* **Source passage**
^^^^
This case was referred to Trial Commissioner Marion T. Bennett with directions to make findings of fact and recommendation for conclusions of law. The commissioner has done so in a report filed on February 2, 1965 and an opinion filed on February 15, 1967. Exceptions to the commissioner’s findings and recommended conclusion of law were filed by the plaintiffs, and the case has been submitted to the court on oral argument of counsel and the *664briefs of tbe parties. Since the court is in agreement with the findings, opinion, and the recommended conclusion of law of the commissioner, with modifications, it hereby adopts the same, as modified, as the basis for its judgment in this case, as hereinafter set forth. Plaintiffs are, therefore, not entitled to recover and the petition is dismissed.
^^^^
[Dataset entries]
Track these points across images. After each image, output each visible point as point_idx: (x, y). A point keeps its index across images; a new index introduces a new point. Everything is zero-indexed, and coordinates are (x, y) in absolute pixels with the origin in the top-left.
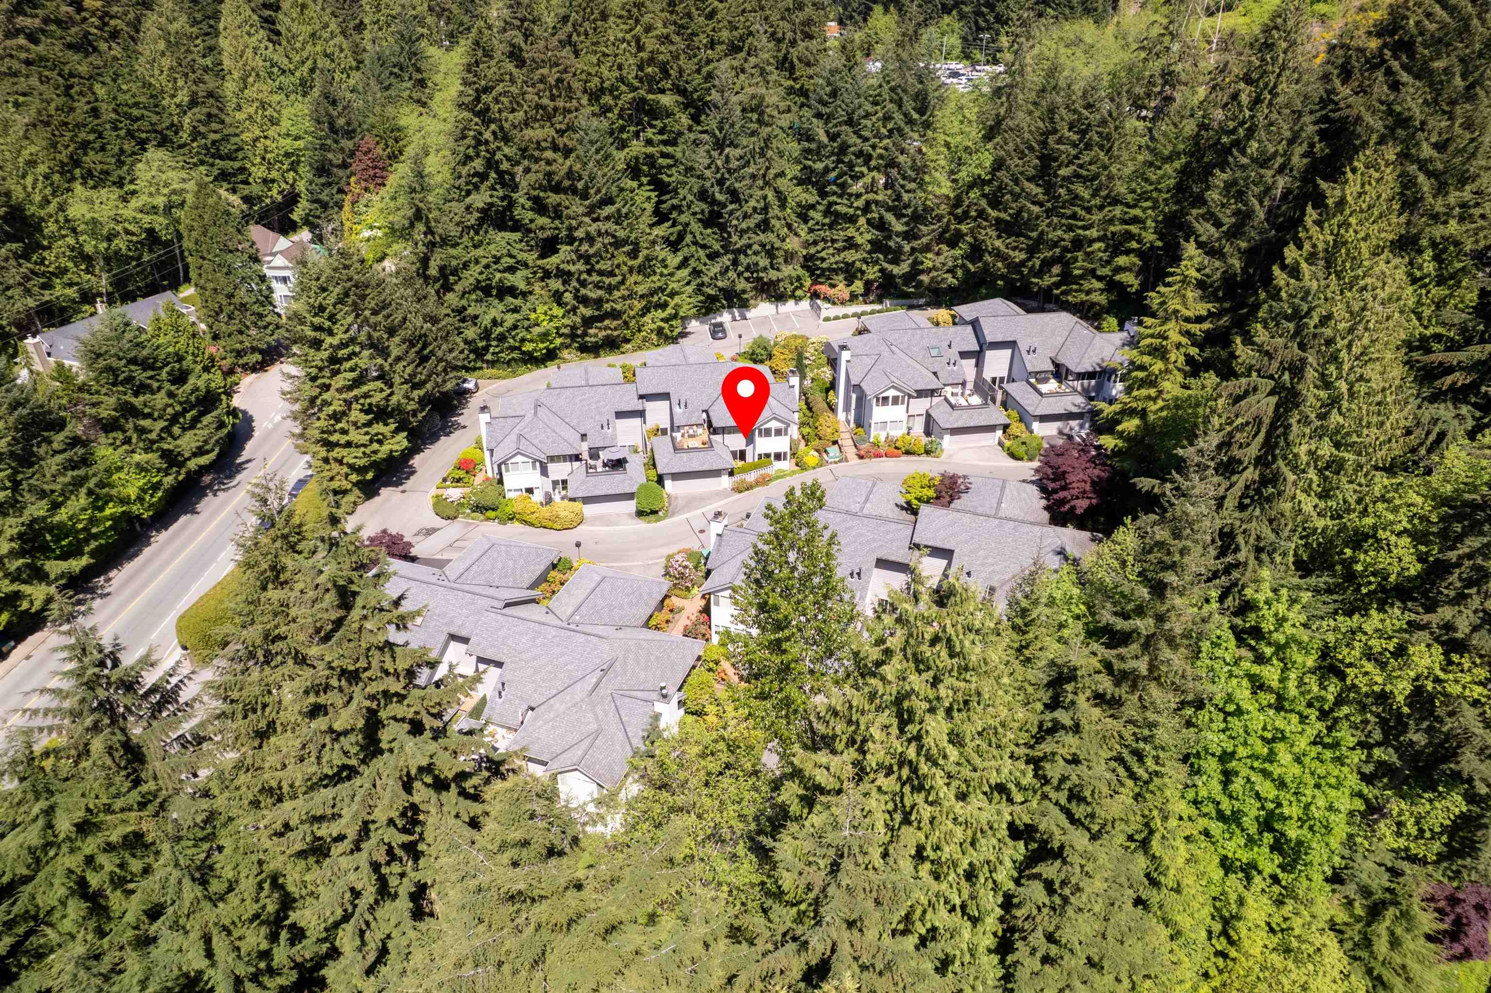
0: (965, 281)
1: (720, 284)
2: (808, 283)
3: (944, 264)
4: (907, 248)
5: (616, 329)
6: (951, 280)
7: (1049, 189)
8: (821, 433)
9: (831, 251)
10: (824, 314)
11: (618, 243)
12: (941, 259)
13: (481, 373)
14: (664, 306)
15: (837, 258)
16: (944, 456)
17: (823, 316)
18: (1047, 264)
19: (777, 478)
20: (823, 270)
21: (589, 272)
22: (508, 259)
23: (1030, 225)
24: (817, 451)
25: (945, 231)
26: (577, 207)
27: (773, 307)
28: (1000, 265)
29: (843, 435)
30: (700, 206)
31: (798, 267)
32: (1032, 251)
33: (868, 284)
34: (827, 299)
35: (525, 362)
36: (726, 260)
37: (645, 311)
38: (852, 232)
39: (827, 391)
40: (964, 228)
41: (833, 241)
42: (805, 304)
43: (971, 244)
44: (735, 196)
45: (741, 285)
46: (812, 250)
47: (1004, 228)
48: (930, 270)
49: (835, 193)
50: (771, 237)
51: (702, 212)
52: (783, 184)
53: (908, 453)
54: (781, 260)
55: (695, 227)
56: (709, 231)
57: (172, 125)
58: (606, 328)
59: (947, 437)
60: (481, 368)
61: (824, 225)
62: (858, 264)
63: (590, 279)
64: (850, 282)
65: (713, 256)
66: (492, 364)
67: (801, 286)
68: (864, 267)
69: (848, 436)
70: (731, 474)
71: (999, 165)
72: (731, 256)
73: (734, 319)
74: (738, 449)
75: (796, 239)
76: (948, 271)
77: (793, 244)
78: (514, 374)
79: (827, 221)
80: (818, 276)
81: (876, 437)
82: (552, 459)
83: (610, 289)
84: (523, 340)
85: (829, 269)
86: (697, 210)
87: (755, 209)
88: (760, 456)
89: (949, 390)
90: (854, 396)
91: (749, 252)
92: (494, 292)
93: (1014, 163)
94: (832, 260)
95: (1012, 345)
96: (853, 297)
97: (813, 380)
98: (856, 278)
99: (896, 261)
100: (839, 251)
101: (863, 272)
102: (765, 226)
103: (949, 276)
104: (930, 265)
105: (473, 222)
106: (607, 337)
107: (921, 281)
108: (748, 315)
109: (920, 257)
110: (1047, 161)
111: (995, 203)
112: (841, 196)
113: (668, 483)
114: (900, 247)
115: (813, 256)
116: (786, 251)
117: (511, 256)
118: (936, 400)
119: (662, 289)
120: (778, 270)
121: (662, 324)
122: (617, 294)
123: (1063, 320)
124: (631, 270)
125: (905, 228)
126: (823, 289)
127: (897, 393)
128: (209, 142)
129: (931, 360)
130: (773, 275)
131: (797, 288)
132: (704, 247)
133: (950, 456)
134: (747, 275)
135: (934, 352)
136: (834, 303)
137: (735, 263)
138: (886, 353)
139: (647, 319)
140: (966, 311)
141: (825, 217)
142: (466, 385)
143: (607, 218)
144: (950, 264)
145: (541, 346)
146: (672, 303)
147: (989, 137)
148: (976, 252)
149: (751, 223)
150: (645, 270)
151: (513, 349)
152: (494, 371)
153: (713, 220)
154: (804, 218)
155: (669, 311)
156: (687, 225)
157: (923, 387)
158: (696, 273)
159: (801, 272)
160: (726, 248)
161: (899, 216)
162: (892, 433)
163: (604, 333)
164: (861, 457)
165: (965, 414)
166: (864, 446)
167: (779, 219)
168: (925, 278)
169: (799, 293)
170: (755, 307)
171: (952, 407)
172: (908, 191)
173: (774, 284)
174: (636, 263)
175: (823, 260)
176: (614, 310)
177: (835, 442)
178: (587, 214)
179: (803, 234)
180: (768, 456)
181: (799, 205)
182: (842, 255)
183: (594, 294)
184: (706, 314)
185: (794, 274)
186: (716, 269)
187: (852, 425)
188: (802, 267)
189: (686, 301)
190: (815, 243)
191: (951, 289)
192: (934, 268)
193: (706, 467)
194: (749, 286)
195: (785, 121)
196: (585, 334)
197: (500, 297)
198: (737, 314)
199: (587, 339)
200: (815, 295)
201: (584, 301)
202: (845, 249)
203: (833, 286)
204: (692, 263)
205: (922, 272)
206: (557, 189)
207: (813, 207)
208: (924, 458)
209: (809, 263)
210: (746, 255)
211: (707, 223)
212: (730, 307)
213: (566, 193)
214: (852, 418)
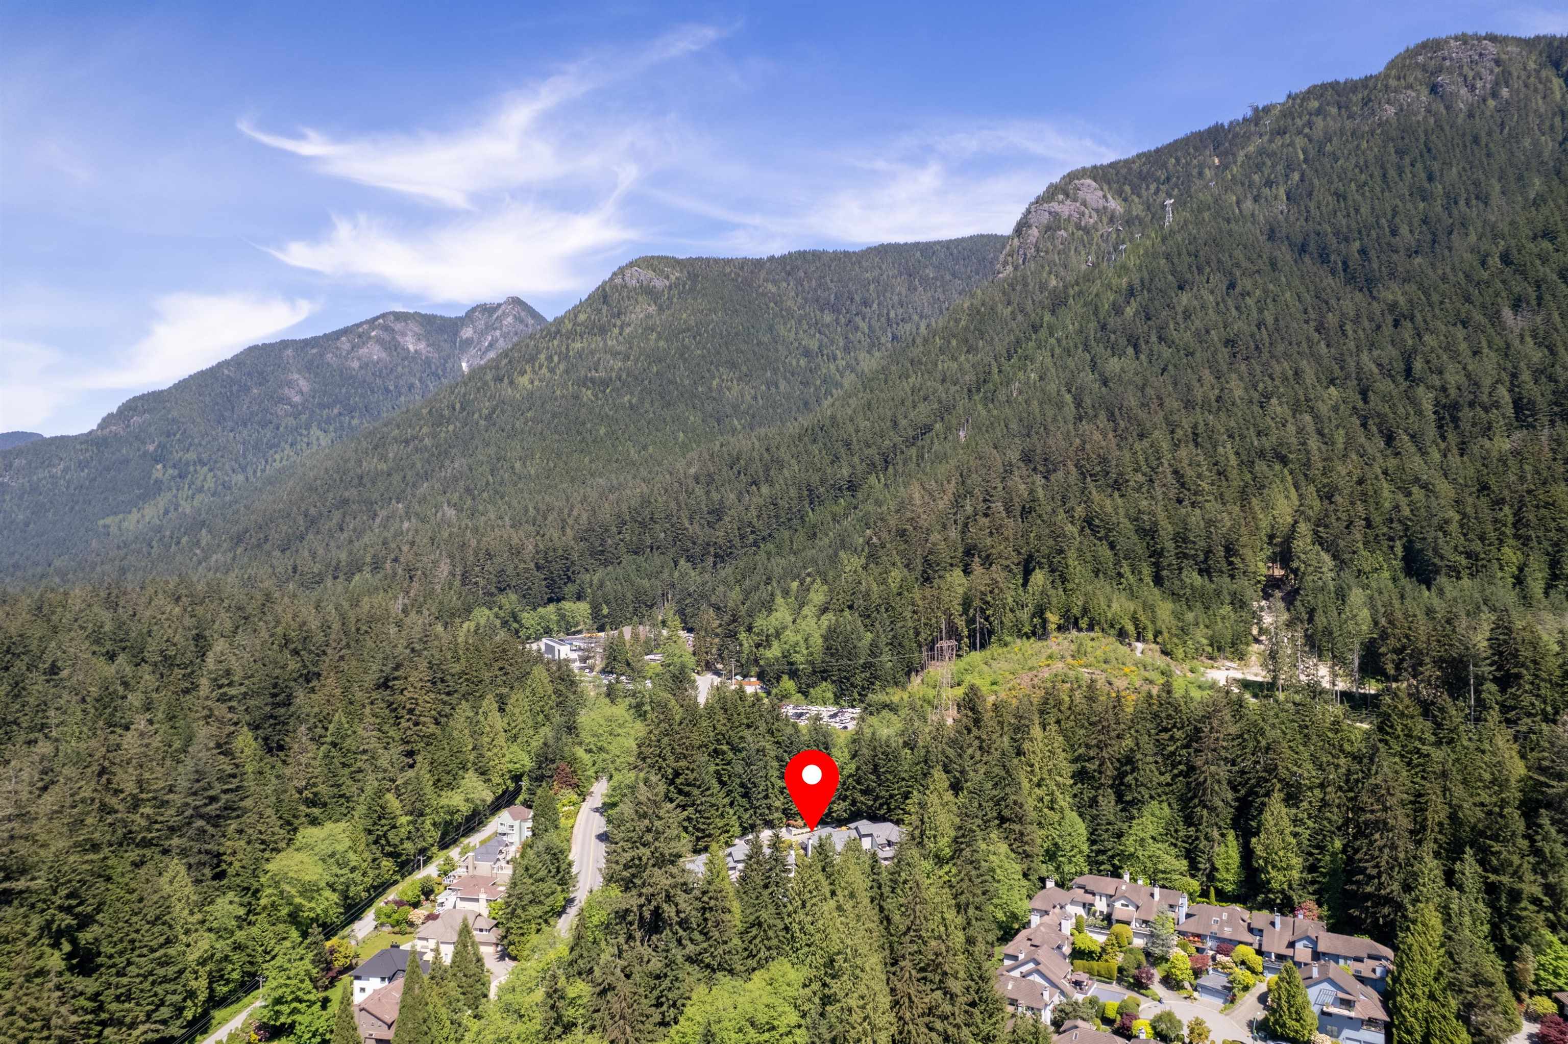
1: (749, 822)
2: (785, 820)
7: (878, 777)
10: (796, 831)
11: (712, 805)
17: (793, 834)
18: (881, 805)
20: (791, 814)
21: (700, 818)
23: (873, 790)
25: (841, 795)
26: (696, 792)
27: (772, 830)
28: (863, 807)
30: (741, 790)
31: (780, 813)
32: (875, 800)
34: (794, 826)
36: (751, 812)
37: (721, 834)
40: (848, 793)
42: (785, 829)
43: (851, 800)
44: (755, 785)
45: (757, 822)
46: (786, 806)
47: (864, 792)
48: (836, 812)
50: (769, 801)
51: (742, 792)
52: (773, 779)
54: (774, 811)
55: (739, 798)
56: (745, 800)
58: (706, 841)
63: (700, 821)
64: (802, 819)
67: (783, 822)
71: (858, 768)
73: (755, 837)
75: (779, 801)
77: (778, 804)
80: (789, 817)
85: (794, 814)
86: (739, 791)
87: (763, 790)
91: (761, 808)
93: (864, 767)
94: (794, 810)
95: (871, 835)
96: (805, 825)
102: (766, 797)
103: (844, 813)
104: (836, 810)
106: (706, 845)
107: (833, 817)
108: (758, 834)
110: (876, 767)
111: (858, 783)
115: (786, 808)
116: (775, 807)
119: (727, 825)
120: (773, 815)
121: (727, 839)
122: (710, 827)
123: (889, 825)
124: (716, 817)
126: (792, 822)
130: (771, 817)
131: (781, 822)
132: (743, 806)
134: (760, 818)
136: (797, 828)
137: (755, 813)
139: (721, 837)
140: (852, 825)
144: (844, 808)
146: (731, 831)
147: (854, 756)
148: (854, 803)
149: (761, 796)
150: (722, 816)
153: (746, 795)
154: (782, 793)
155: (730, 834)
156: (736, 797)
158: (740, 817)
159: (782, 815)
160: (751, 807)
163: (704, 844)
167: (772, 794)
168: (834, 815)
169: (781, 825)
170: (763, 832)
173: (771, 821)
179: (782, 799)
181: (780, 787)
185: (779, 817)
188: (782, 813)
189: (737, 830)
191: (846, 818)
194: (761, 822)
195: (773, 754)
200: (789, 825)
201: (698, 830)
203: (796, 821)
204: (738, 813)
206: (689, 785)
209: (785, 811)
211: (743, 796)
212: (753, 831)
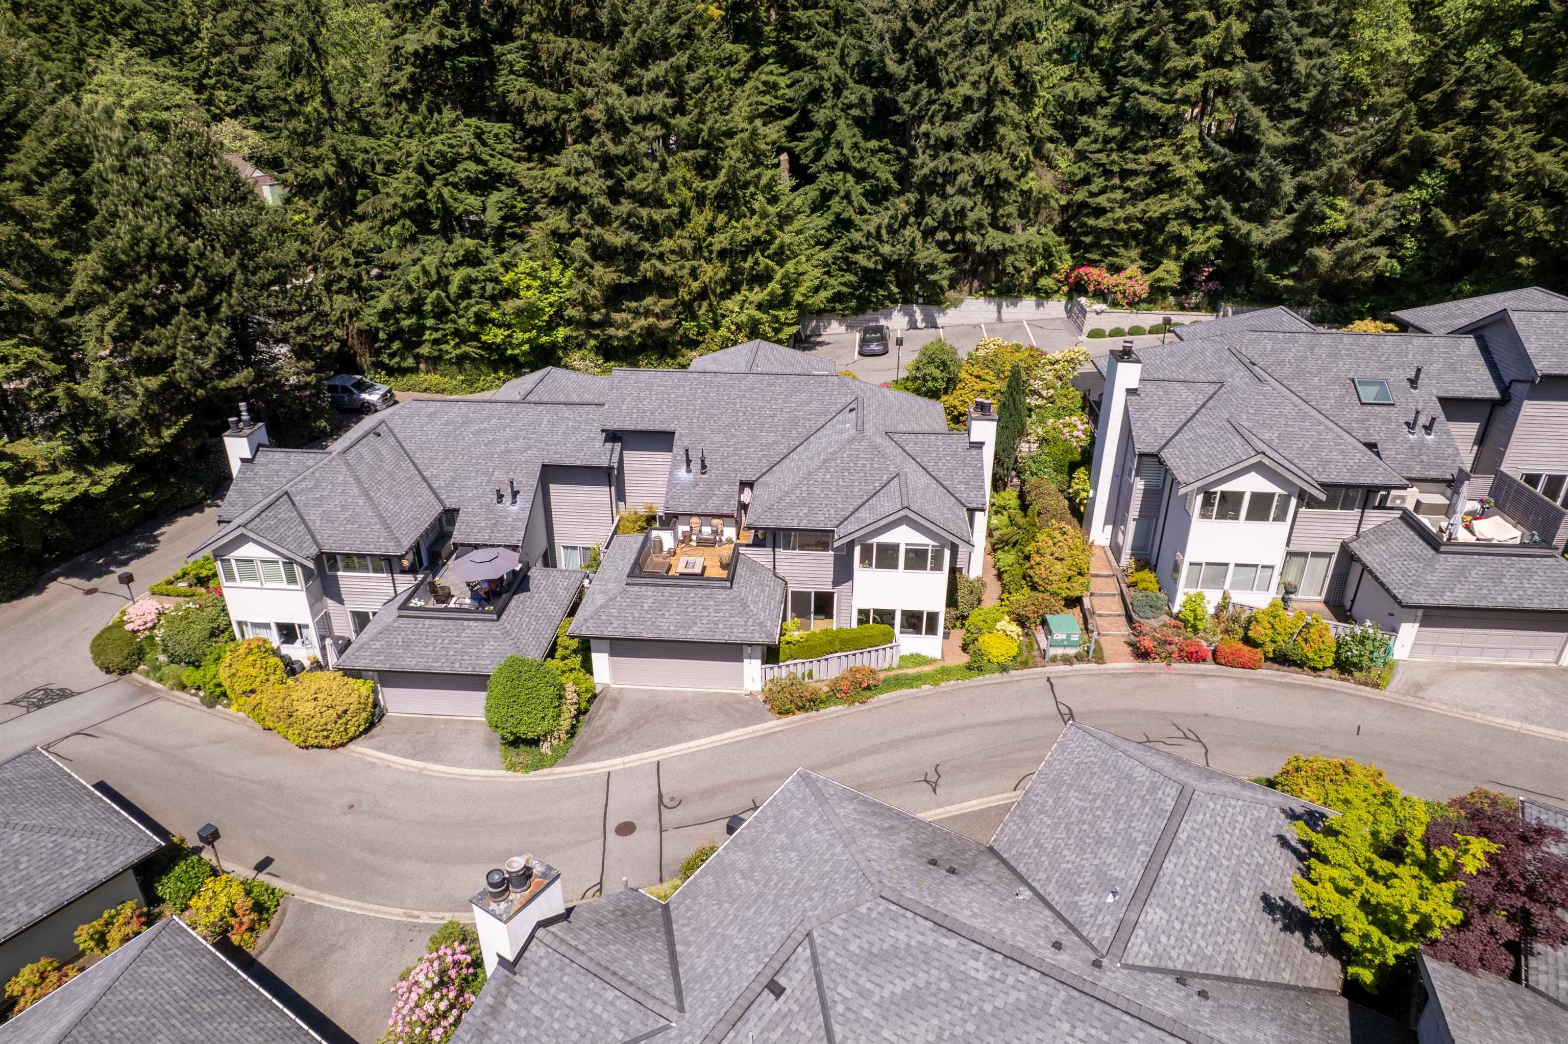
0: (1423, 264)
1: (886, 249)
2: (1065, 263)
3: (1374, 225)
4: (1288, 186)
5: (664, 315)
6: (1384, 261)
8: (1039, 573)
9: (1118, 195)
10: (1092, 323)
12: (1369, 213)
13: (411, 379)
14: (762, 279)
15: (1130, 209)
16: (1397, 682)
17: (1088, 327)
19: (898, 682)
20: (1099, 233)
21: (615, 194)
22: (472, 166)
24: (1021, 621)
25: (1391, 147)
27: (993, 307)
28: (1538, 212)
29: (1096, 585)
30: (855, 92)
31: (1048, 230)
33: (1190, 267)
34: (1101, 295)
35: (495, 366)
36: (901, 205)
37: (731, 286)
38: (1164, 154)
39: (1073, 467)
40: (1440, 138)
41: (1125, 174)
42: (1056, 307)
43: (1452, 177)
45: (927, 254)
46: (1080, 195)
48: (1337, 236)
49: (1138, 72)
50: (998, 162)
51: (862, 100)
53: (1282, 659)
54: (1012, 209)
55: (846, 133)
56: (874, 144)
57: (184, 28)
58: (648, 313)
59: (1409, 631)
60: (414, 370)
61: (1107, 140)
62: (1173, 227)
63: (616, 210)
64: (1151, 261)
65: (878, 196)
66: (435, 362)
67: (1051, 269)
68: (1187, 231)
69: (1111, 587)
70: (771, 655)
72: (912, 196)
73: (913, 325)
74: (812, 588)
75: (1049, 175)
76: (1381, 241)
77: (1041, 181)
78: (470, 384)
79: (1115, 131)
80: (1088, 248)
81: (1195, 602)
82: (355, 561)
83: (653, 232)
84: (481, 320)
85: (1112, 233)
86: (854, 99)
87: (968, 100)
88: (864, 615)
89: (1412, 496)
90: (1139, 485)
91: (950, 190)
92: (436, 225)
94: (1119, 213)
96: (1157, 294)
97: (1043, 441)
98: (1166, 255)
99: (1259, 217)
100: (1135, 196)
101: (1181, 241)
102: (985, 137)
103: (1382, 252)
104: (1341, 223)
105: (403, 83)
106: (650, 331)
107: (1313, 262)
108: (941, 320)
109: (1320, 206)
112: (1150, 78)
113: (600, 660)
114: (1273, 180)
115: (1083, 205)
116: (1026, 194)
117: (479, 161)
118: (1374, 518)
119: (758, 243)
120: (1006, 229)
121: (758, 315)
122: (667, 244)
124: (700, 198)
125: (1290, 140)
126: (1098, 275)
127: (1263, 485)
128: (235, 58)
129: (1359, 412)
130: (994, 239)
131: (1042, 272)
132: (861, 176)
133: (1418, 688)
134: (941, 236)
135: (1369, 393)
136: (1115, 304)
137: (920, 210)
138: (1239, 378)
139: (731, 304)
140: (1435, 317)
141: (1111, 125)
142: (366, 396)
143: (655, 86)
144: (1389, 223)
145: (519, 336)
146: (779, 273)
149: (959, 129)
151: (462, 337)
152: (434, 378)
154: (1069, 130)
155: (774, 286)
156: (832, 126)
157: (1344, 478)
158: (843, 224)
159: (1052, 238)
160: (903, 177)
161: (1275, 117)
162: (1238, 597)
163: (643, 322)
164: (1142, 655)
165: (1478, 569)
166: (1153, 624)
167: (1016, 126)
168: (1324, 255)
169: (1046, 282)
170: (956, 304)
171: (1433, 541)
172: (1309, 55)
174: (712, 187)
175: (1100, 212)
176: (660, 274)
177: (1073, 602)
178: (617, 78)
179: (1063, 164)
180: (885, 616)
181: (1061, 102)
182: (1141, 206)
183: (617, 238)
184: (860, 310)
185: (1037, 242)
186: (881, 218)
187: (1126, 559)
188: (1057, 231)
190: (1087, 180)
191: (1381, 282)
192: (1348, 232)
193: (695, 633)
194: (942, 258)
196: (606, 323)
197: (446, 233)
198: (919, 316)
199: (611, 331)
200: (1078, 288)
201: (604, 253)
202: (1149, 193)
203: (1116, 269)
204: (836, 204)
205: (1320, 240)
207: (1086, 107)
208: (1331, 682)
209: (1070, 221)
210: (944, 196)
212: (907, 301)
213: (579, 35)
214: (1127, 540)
^^^^
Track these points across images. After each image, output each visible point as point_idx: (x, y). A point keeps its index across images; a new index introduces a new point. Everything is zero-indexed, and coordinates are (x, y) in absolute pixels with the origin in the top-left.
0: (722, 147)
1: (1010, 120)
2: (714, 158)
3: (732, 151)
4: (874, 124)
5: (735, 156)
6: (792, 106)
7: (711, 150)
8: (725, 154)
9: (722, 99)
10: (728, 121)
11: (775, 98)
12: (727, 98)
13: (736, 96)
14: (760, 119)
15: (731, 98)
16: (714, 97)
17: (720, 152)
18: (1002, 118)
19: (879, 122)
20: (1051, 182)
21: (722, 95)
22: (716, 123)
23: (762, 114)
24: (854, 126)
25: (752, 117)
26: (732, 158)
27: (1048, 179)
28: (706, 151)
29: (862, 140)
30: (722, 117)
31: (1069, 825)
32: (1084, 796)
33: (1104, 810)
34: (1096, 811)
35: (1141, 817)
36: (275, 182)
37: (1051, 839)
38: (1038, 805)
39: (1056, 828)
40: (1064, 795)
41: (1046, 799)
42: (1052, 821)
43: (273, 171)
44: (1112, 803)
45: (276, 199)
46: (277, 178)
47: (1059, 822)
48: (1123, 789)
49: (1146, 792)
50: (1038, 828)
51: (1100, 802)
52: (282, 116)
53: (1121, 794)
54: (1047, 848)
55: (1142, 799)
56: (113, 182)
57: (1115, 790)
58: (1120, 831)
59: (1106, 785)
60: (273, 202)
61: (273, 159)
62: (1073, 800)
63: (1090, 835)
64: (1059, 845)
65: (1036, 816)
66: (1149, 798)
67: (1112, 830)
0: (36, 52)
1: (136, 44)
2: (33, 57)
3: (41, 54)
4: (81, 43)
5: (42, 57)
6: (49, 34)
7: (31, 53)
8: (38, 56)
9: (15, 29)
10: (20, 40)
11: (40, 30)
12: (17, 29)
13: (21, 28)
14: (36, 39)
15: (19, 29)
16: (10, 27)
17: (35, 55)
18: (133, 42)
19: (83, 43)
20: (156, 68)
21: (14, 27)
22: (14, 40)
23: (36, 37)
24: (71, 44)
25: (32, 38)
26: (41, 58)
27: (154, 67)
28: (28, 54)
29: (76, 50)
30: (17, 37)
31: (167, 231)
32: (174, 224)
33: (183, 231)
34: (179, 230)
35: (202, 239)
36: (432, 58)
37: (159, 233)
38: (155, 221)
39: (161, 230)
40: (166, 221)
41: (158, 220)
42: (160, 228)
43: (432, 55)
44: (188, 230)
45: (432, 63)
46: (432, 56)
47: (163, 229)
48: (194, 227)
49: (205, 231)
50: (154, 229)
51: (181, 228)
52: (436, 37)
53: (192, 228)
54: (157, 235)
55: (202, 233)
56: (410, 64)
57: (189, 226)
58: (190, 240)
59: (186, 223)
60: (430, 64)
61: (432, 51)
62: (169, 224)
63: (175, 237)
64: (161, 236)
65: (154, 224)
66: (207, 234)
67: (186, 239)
^^^^
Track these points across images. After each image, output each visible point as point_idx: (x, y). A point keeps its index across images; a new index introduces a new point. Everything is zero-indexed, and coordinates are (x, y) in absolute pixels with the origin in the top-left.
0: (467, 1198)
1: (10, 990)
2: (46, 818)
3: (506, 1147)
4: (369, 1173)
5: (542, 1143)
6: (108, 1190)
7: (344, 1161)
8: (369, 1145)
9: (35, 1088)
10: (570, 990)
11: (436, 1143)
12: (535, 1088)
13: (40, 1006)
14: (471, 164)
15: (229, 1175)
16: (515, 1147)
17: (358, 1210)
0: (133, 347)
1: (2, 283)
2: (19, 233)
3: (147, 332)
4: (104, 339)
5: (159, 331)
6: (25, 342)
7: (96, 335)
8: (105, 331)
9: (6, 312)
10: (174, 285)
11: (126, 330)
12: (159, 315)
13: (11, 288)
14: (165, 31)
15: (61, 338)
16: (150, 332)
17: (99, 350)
^^^^
* **Exercise**
According to the court ruling, on what date was the commissioner's opinion filed?

* **Final answer**
February 15, 1967